Ugh, these are the bane of my existence. I didn’t actually spend $100 — the toll tag system loaded my account with this much. As soon as it detects that I have less than $10 on my account, it auto-adds $20.
I tried managing this manually for a few months, but found that even more annoying. I was constantly checking the balance, afraid that I’d have insufficient funds when I went through a toll and get charged more because of it. Texas toll companies are all kinds of shady, and I hate that auto-renewals are the only manageable option.
I renewed my domain and hosting for the year.
Took my husband on a date night to see Mary Poppins Returns. We saw several movies in January, but used gift cards to pay for most of the tickets and food. This amount wasn’t covered by those gifts, so I paid with my credit card.
Food deliveries: $22.40
(This is different from our eating out spend, something I’ve given up having total control over.)
Two lunch deliveries to my office and one dinner delivery to my house. Normally, I cook enough every night to have leftovers for lunch the next day, but it’s been a crazy few months. Sometimes by the time I get home I’m too drained to do anything productive, including cook. I don’t want to get in the habit of ordering lunch every day (that stuff adds up so fast), but sometimes I just can’t say no to a biryani.

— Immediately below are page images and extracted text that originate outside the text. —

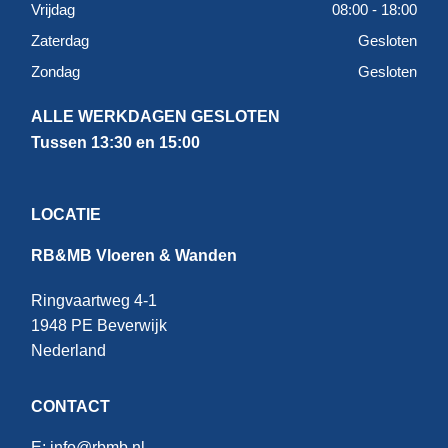
Vrijdag
08:00 - 18:00
Zaterdag
Gesloten
Zondag
Gesloten
ALLE WERKDAGEN GESLOTEN
Tussen 13:30 en 15:00
LOCATIE
RB&MB Vloeren & Wanden
Ringvaartweg 4-1
1948 PE Beverwijk
Nederland
CONTACT
E:
info@rbmb.nl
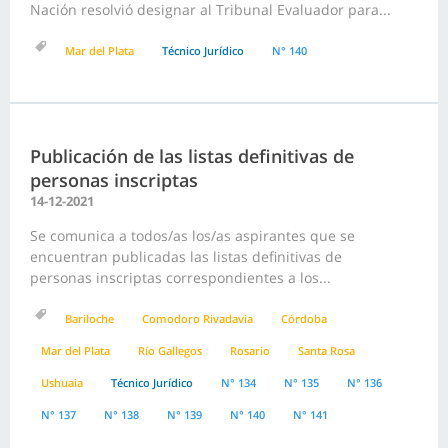
Nación resolvió designar al Tribunal Evaluador para...
Mar del Plata
Técnico Jurídico
N° 140
Publicación de las listas definitivas de
personas inscriptas
14-12-2021
Se comunica a todos/as los/as aspirantes que se
encuentran publicadas las listas definitivas de
personas inscriptas correspondientes a los...
Bariloche
Comodoro Rivadavia
Córdoba
Mar del Plata
Río Gallegos
Rosario
Santa Rosa
Ushuaia
Técnico Jurídico
N° 134
N° 135
N° 136
N° 137
N° 138
N° 139
N° 140
N° 141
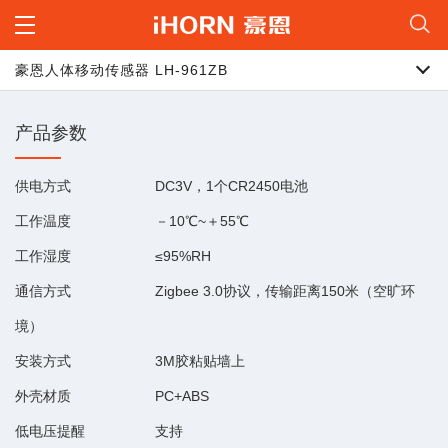
豪恩人体移动传感器 LH-961ZB
产品参数
供电方式
DC3V，1个CR2450电池
工作温度
－10℃~＋55℃
工作湿度
≤95%RH
通信方式
Zigbee 3.0协议，传输距离150米（空旷环
境）
安装方式
3M胶粘贴墙上
外壳材质
PC+ABS
低电压提醒
支持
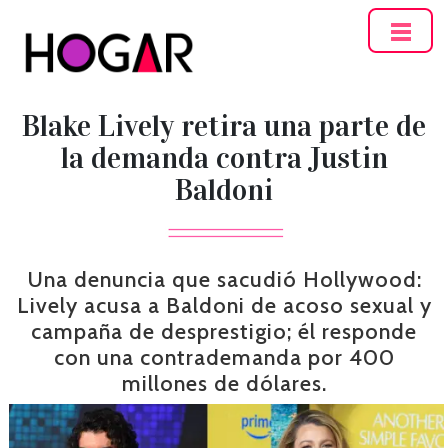
Hogar
Blake Lively retira una parte de
la demanda contra Justin
Baldoni
Una denuncia que sacudió Hollywood:
Lively acusa a Baldoni de acoso sexual y
campaña de desprestigio; él responde
con una contrademanda por 400
millones de dólares.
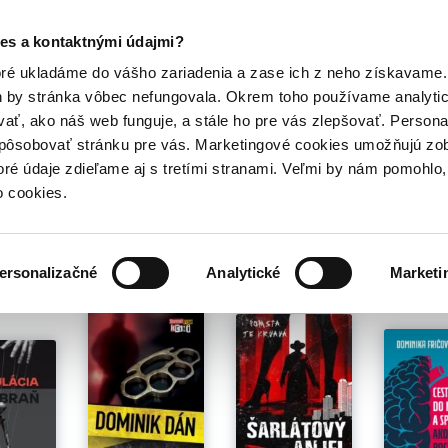
Posledný výpredaj kníh! Zľavy až do 80% tu =>
es a kontaktnými údajmi?
Hry
Hudba
Doplnky
Bazár kníh
oré ukladáme do vášho zariadenia a zase ich z neho získavame.
h by stránka vôbec nefungovala. Okrem toho používame analyti
ať, ako náš web funguje, a stále ho pre vás zlepšovať. Persona
spôsobovať stránku pre vás. Marketingové cookies umožňujú zo
ick Srnicek
toré údaje zdieľame aj s tretími stranami. Veľmi by nám pomohl
o cookies.
é pre teba
ersonalizačné
Analytické
Marketi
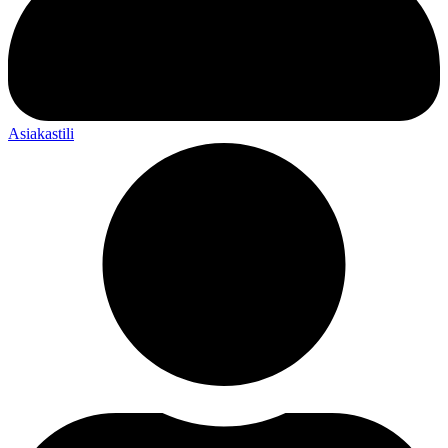
Asiakastili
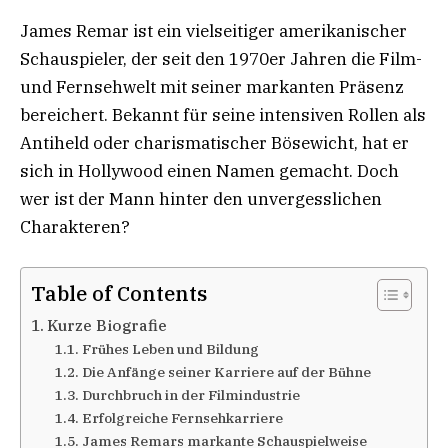
James Remar ist ein vielseitiger amerikanischer
Schauspieler, der seit den 1970er Jahren die Film-
und Fernsehwelt mit seiner markanten Präsenz
bereichert. Bekannt für seine intensiven Rollen als
Antiheld oder charismatischer Bösewicht, hat er
sich in Hollywood einen Namen gemacht. Doch
wer ist der Mann hinter den unvergesslichen
Charakteren?
Table of Contents
Kurze Biografie
Frühes Leben und Bildung
Die Anfänge seiner Karriere auf der Bühne
Durchbruch in der Filmindustrie
Erfolgreiche Fernsehkarriere
James Remars markante Schauspielweise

The dinner delivery was on a Friday night when my husband was out of town, I was stressed, and I just needed to eat my feelings.
So what can I glean from looking at my statements?
- I could probably be more judicious with my toll tag. Taking a different route home from work would save me about $4.70 a week, or over $200 a year.
- I’m not spending beyond my means. I’m able to pay off my credit card every month.
- I’m not spending money on things I’m not using. Even the unusual categories are things that bring me incredible joy and fulfillment, and I don’t regret them.
Nothing surprising, but certainly interesting. It’s reassured me that I’m spending appropriately, and given me something to keep an eye on. Along with tracking your net worth, exercises like this can be invaluable in making sure that you’re on track to meet your financial goals.